■ TO-DO ITEM
Turn the lines from the start of the data through the line containing "## Installation instructions" into a JSON list of strings, one string per line, with blank lines skipped. Leave the pictures out of your answer.

(Pictures paired with source code)
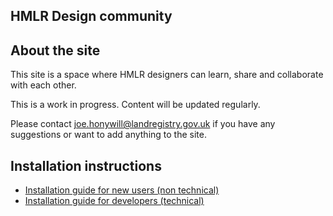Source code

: ## HMLR Design community

## About the site

This site is a space where HMLR designers can learn, share and collaborate with each other.

This is a work in progress. Content will be updated regularly.

Please contact joe.honywill@landregistry.gov.uk if you have any suggestions or want to add anything to the site.

## Installation instructions

- [Installation guide for new users (non technical)](https://govuk-prototype-kit.herokuapp.com/docs/install/introduction)
- [Installation guide for developers (technical)](https://govuk-prototype-kit.herokuapp.com/docs/install/developer-install-instructions)
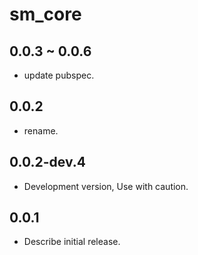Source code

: # sm_core

## 0.0.3 ~ 0.0.6

* update pubspec.

## 0.0.2

* rename.

## 0.0.2-dev.4

* Development version, Use with caution.

## 0.0.1

* Describe initial release.
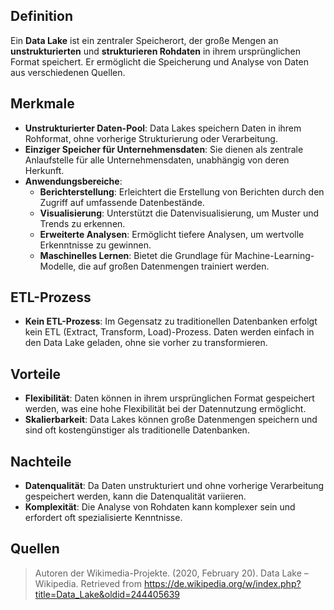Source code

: 
## Definition
Ein **Data Lake** ist ein zentraler Speicherort, der große Mengen an **unstrukturierten** und **strukturieren Rohdaten** in ihrem ursprünglichen Format speichert. Er ermöglicht die Speicherung und Analyse von Daten aus verschiedenen Quellen.

## Merkmale
- **Unstrukturierter Daten-Pool**: Data Lakes speichern Daten in ihrem Rohformat, ohne vorherige Strukturierung oder Verarbeitung.
- **Einziger Speicher für Unternehmensdaten**: Sie dienen als zentrale Anlaufstelle für alle Unternehmensdaten, unabhängig von deren Herkunft.
- **Anwendungsbereiche**:
	- **Berichterstellung**: Erleichtert die Erstellung von Berichten durch den Zugriff auf umfassende Datenbestände.
	- **Visualisierung**: Unterstützt die Datenvisualisierung, um Muster und Trends zu erkennen.
	- **Erweiterte Analysen**: Ermöglicht tiefere Analysen, um wertvolle Erkenntnisse zu gewinnen.
	- **Maschinelles Lernen**: Bietet die Grundlage für Machine-Learning-Modelle, die auf großen Datenmengen trainiert werden.

## ETL-Prozess
- **Kein ETL-Prozess**: Im Gegensatz zu traditionellen Datenbanken erfolgt kein ETL (Extract, Transform, Load)-Prozess. Daten werden einfach in den Data Lake geladen, ohne sie vorher zu transformieren.

## Vorteile
- **Flexibilität**: Daten können in ihrem ursprünglichen Format gespeichert werden, was eine hohe Flexibilität bei der Datennutzung ermöglicht.
- **Skalierbarkeit**: Data Lakes können große Datenmengen speichern und sind oft kostengünstiger als traditionelle Datenbanken.

## Nachteile
- **Datenqualität**: Da Daten unstrukturiert und ohne vorherige Verarbeitung gespeichert werden, kann die Datenqualität variieren.
- **Komplexität**: Die Analyse von Rohdaten kann komplexer sein und erfordert oft spezialisierte Kenntnisse.

## Quellen
> Autoren der Wikimedia-Projekte. (2020, February 20). Data Lake – Wikipedia. Retrieved from https://de.wikipedia.org/w/index.php?title=Data_Lake&oldid=244405639

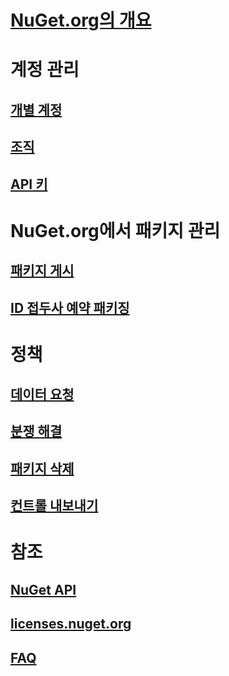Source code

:# [NuGet.org의 개요](overview-nuget-org.md)
# 계정 관리
## [개별 계정](individual-accounts.md)
## [조직](organizations-on-nuget-org.md)
## [API 키](scoped-api-keys.md)
# NuGet.org에서 패키지 관리
## [패키지 게시](publish-a-package.md)
## [ID 접두사 예약 패키징](id-prefix-reservation.md)
# 정책
## [데이터 요청](policies/Data-requests.md)
## [분쟁 해결](policies/dispute-resolution.md)
## [패키지 삭제](policies/deleting-packages.md)
## [컨트롤 내보내기](policies/export-control.md)
# 참조
## [NuGet API](../api/overview.md)
## [licenses.nuget.org](licenses.nuget.org.md)
## [FAQ](nuget-org-faq.md)
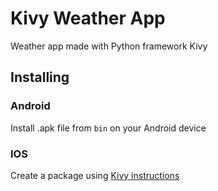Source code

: # Kivy Weather App
Weather app made with Python framework Kivy

## Installing
### Android
Install .apk file from `bin` on your Android device
### IOS
Create a package using [Kivy instructions](https://kivy.org/doc/stable/guide/packaging-ios.html)
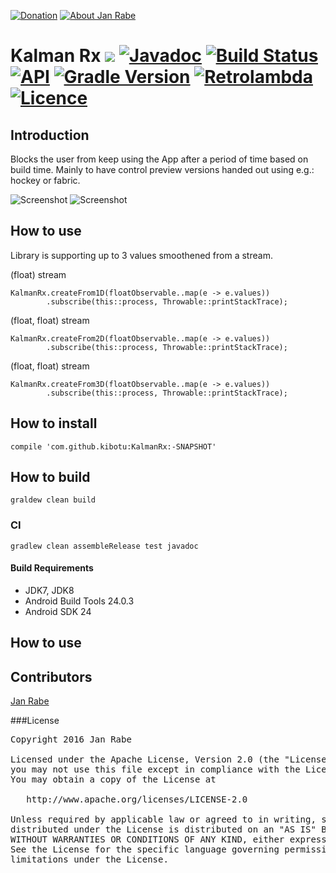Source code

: [![Donation](https://img.shields.io/badge/donate-please-brightgreen.svg)](https://www.paypal.me/janrabe) [![About Jan Rabe](https://img.shields.io/badge/about-me-green.svg)](https://about.me/janrabe) 
# Kalman Rx [![](https://jitpack.io/v/kibotu/KalmanRx.svg)](https://jitpack.io/#kibotu/KalmanRx) [![Javadoc](https://img.shields.io/badge/javadoc-SNAPSHOT-green.svg)](https://jitpack.io/com/github/kibotu/KalmanRx/master-SNAPSHOT/javadoc/index.html) [![Build Status](https://travis-ci.org/kibotu/KalmanRx.svg?branch=master)](https://travis-ci.org/kibotu/KalmanRx) [![API](https://img.shields.io/badge/API-15%2B-brightgreen.svg?style=flat)](https://android-arsenal.com/api?level=15)  [![Gradle Version](https://img.shields.io/badge/gradle-3.1-green.svg)](https://docs.gradle.org/current/release-notes) [![Retrolambda](https://img.shields.io/badge/java-8-green.svg)](https://github.com/evant/gradle-retrolambda) [![Licence](https://img.shields.io/badge/licence-Apache%202-blue.svg)](https://raw.githubusercontent.com/kibotu/KalmanRx/master/LICENSE)

## Introduction

Blocks the user from keep using the App after a period of time based on build time. Mainly to have control preview versions handed out using e.g.: hockey or fabric.

![Screenshot](https://raw.githubusercontent.com/kibotu/KalmanRx/master/screenshot.png) ![Screenshot](https://raw.githubusercontent.com/kibotu/KalmanRx/master/screenshot2.png)

## How to use

Library is supporting up to 3 values smoothened from a stream.

(float) stream

  
    KalmanRx.createFrom1D(floatObservable..map(e -> e.values))
            .subscribe(this::process, Throwable::printStackTrace);

(float, float) stream

  
    KalmanRx.createFrom2D(floatObservable..map(e -> e.values))
            .subscribe(this::process, Throwable::printStackTrace);

(float, float) stream

    KalmanRx.createFrom3D(floatObservable..map(e -> e.values))
            .subscribe(this::process, Throwable::printStackTrace);

## How to install

    compile 'com.github.kibotu:KalmanRx:-SNAPSHOT'

## How to build

    graldew clean build
    
### CI 
    
    gradlew clean assembleRelease test javadoc
    
#### Build Requirements

- JDK7, JDK8
- Android Build Tools 24.0.3
- Android SDK 24 

## How to use


## Contributors

[Jan Rabe](jan.rabe@kibotu.net)

###License
<pre>
Copyright 2016 Jan Rabe

Licensed under the Apache License, Version 2.0 (the "License");
you may not use this file except in compliance with the License.
You may obtain a copy of the License at

   http://www.apache.org/licenses/LICENSE-2.0

Unless required by applicable law or agreed to in writing, software
distributed under the License is distributed on an "AS IS" BASIS,
WITHOUT WARRANTIES OR CONDITIONS OF ANY KIND, either express or implied.
See the License for the specific language governing permissions and
limitations under the License.
</pre>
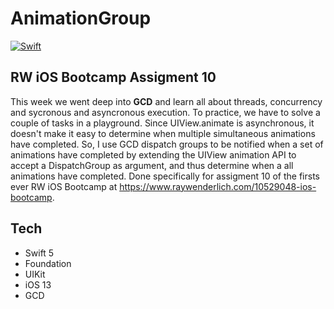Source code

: <!-- Header -->
<h1>AnimationGroup</h1>

[![Swift](https://img.shields.io/badge/Swift-5.0-orange.svg?longCache=true&style=flat&logo=swift)](https://www.swift.org)

<!-- Body -->
## RW iOS Bootcamp Assigment 10

This week we went deep into **GCD**  and learn all about threads, concurrency and sycronous and asyncronous execution. To practice, we have to solve a couple of tasks in a playground. 
Since UIView.animate is asynchronous, it doesn't make it easy to determine when multiple simultaneous animations have completed. So, I use GCD dispatch groups to be notified when a set of animations have completed by extending the UIView animation API to accept a DispatchGroup as argument, and thus determine when a all animations have completed.
Done specifically for assigment 10 of the firsts ever RW iOS Bootcamp at https://www.raywenderlich.com/10529048-ios-bootcamp.



<!-- Footer -->
## Tech
- Swift 5
- Foundation
- UIKit
- iOS 13
- GCD

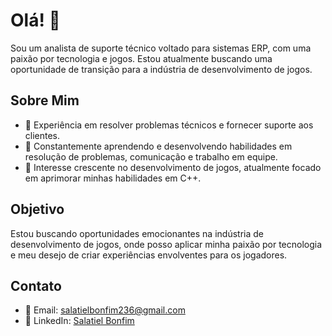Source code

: <!DOCTYPE html>
<html lang="pt-BR">
<body>
  <h1>Olá! 👋</h1>
  <p>Sou um analista de suporte técnico voltado para sistemas ERP, com uma paixão por tecnologia e jogos. Estou atualmente buscando uma oportunidade de transição para a indústria de desenvolvimento de jogos.</p>

  <h2>Sobre Mim</h2>
  <ul>
    <li>💼 Experiência em resolver problemas técnicos e fornecer suporte aos clientes.</li>
    <li>🌱 Constantemente aprendendo e desenvolvendo habilidades em resolução de problemas, comunicação e trabalho em equipe.</li>
    <li>👾 Interesse crescente no desenvolvimento de jogos, atualmente focado em aprimorar minhas habilidades em C++.</li>
  </ul>

  <h2>Objetivo</h2>
  <p>Estou buscando oportunidades emocionantes na indústria de desenvolvimento de jogos, onde posso aplicar minha paixão por tecnologia e meu desejo de criar experiências envolventes para os jogadores.</p>

  <h2>Contato</h2>
  <ul>
    <li>📧 Email: <a href="mailto:salatielbonfim236@gmail.com">salatielbonfim236@gmail.com</a></li>
    <li>💼 LinkedIn: <a href="https://www.linkedin.com/in/salatiel-bonfim-015725251/">Salatiel Bonfim</a></li>
    
  </ul>
</html>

■ OUTPUT BELOW
[
  "Source code",
  ": ## HMLR Design community",
  "## About the site",
  "This site is a space where HMLR designers can learn, share and collaborate with each other.",
  "This is a work in progress. Content will be updated regularly.",
  "Please contact joe.honywill@landregistry.gov.uk if you have any suggestions or want to add anything to the site.",
  "## Installation instructions"
]